─── Data provided

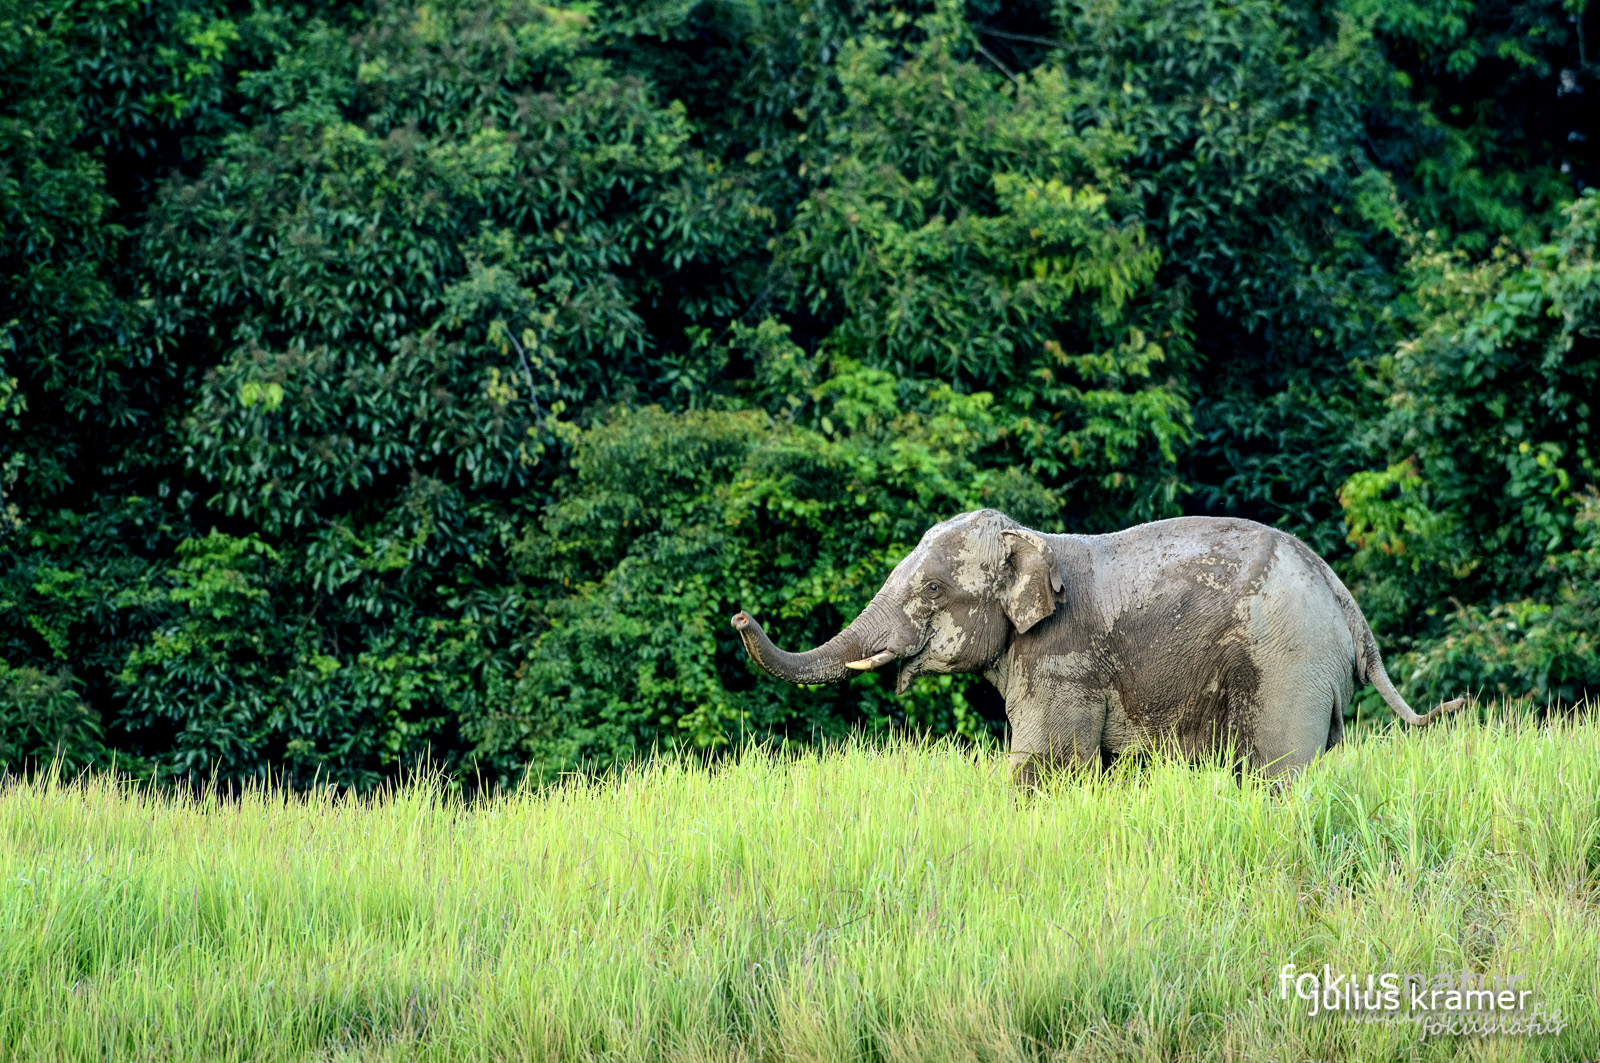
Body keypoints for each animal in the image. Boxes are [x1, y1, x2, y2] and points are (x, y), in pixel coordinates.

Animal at [732, 505, 1465, 781]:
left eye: (933, 589)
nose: (738, 617)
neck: (1034, 540)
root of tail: (1347, 604)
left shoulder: (1061, 659)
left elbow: (1044, 762)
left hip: (1287, 661)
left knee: (1278, 770)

──────

--- Problem to work on ---
Word for word, reproduce the material above and omit each image.

--- Exercise output ---
Body keypoints for each animal in the image. Boxes are [x1, y1, x2, y2] and points are (x, y), in pixel coordinates.

Animal at [732, 505, 1465, 781]:
left eye: (933, 589)
nose: (738, 617)
neck: (1034, 540)
root of tail: (1347, 604)
left shoulder: (1061, 659)
left elbow: (1044, 762)
left hip: (1287, 661)
left knee: (1278, 770)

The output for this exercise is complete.